DIRECTIONS FOR THIS TASK = All that is wanted is the exact lines from the first line of the data below through the line with "SSL iletişimini sihirbazın", both ends included, with pictures omitted.

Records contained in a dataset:

___

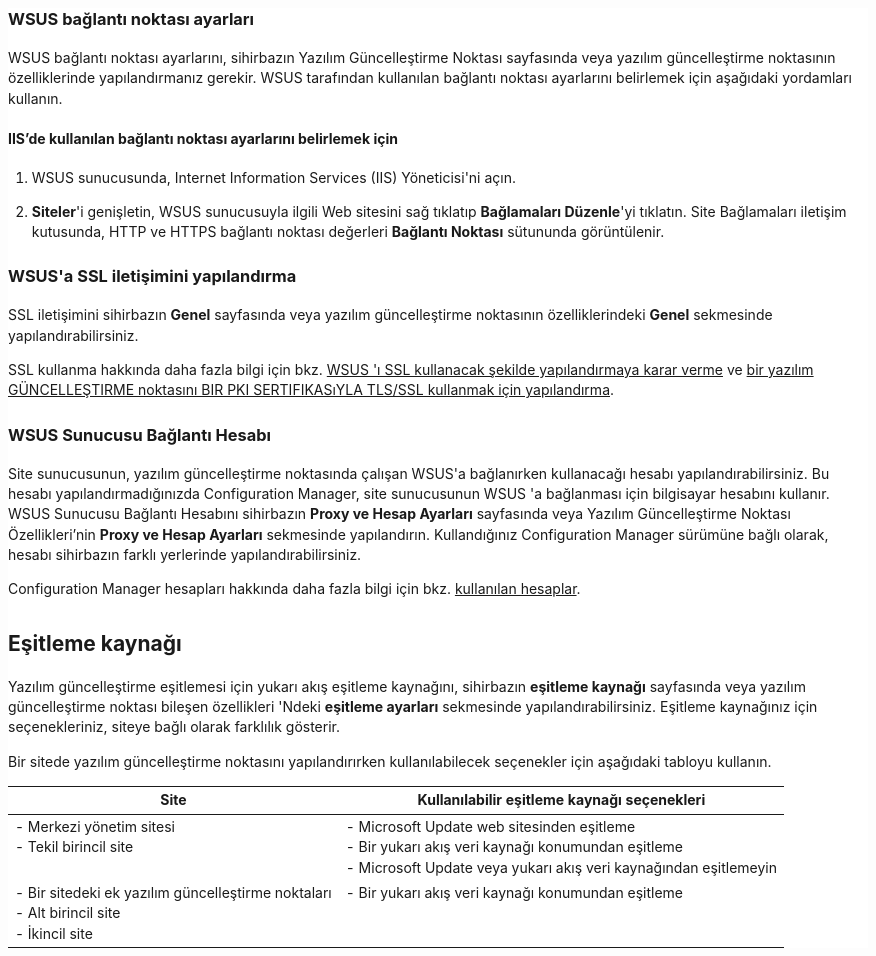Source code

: ### <a name="wsus-port-settings"></a><a name="BKMK_wsusport"></a>WSUS bağlantı noktası ayarları  
 WSUS bağlantı noktası ayarlarını, sihirbazın Yazılım Güncelleştirme Noktası sayfasında veya yazılım güncelleştirme noktasının özelliklerinde yapılandırmanız gerekir. WSUS tarafından kullanılan bağlantı noktası ayarlarını belirlemek için aşağıdaki yordamları kullanın.  

#### <a name="to-determine-the-port-settings-used-in-iis"></a>IIS’de kullanılan bağlantı noktası ayarlarını belirlemek için  

 1.  WSUS sunucusunda, Internet Information Services (IIS) Yöneticisi'ni açın.  

 2.  **Siteler**'i genişletin, WSUS sunucusuyla ilgili Web sitesini sağ tıklatıp **Bağlamaları Düzenle**'yi tıklatın. Site Bağlamaları iletişim kutusunda, HTTP ve HTTPS bağlantı noktası değerleri **Bağlantı Noktası** sütununda görüntülenir.


### <a name="configure-ssl-communications-to-wsus"></a>WSUS'a SSL iletişimini yapılandırma  
 SSL iletişimini sihirbazın **Genel** sayfasında veya yazılım güncelleştirme noktasının özelliklerindeki **Genel** sekmesinde yapılandırabilirsiniz.  

 SSL kullanma hakkında daha fazla bilgi için bkz. [WSUS 'ı SSL kullanacak şekilde yapılandırmaya karar verme](../plan-design/plan-for-software-updates.md#BKMK_WSUSandSSL) ve [bir yazılım GÜNCELLEŞTIRME noktasını BIR PKI SERTIFIKASıYLA TLS/SSL kullanmak için yapılandırma](../get-started/software-update-point-ssl.md).  

### <a name="wsus-server-connection-account"></a>WSUS Sunucusu Bağlantı Hesabı  
 Site sunucusunun, yazılım güncelleştirme noktasında çalışan WSUS'a bağlanırken kullanacağı hesabı yapılandırabilirsiniz. Bu hesabı yapılandırmadığınızda Configuration Manager, site sunucusunun WSUS 'a bağlanması için bilgisayar hesabını kullanır. WSUS Sunucusu Bağlantı Hesabını sihirbazın **Proxy ve Hesap Ayarları** sayfasında veya Yazılım Güncelleştirme Noktası Özellikleri’nin **Proxy ve Hesap Ayarları** sekmesinde yapılandırın.  Kullandığınız Configuration Manager sürümüne bağlı olarak, hesabı sihirbazın farklı yerlerinde yapılandırabilirsiniz.  

 Configuration Manager hesapları hakkında daha fazla bilgi için bkz. [kullanılan hesaplar](../../core/plan-design/hierarchy/accounts.md).  

## <a name="synchronization-source"></a>Eşitleme kaynağı  
 Yazılım güncelleştirme eşitlemesi için yukarı akış eşitleme kaynağını, sihirbazın **eşitleme kaynağı** sayfasında veya yazılım güncelleştirme noktası bileşen özellikleri 'Ndeki **eşitleme ayarları** sekmesinde yapılandırabilirsiniz. Eşitleme kaynağınız için seçenekleriniz, siteye bağlı olarak farklılık gösterir.  

 Bir sitede yazılım güncelleştirme noktasını yapılandırırken kullanılabilecek seçenekler için aşağıdaki tabloyu kullanın.  

|Site|Kullanılabilir eşitleme kaynağı seçenekleri|  
|----------|----------------------------------------------|  
|-   Merkezi yönetim sitesi<br />-   Tekil birincil site|-   Microsoft Update web sitesinden eşitleme<br />-   Bir yukarı akış veri kaynağı konumundan eşitleme<br />-   Microsoft Update veya yukarı akış veri kaynağından eşitlemeyin|  
|-   Bir sitedeki ek yazılım güncelleştirme noktaları<br />-   Alt birincil site<br />-   İkincil site|-   Bir yukarı akış veri kaynağı konumundan eşitleme|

___

COMPLETED EXERCISE =
Source code

: ### <a name="wsus-port-settings"></a><a name="BKMK_wsusport"></a>WSUS bağlantı noktası ayarları  
 WSUS bağlantı noktası ayarlarını, sihirbazın Yazılım Güncelleştirme Noktası sayfasında veya yazılım güncelleştirme noktasının özelliklerinde yapılandırmanız gerekir. WSUS tarafından kullanılan bağlantı noktası ayarlarını belirlemek için aşağıdaki yordamları kullanın.  

#### <a name="to-determine-the-port-settings-used-in-iis"></a>IIS’de kullanılan bağlantı noktası ayarlarını belirlemek için  

 1.  WSUS sunucusunda, Internet Information Services (IIS) Yöneticisi'ni açın.  

 2.  **Siteler**'i genişletin, WSUS sunucusuyla ilgili Web sitesini sağ tıklatıp **Bağlamaları Düzenle**'yi tıklatın. Site Bağlamaları iletişim kutusunda, HTTP ve HTTPS bağlantı noktası değerleri **Bağlantı Noktası** sütununda görüntülenir.


### <a name="configure-ssl-communications-to-wsus"></a>WSUS'a SSL iletişimini yapılandırma  
 SSL iletişimini sihirbazın **Genel** sayfasında veya yazılım güncelleştirme noktasının özelliklerindeki **Genel** sekmesinde yapılandırabilirsiniz.  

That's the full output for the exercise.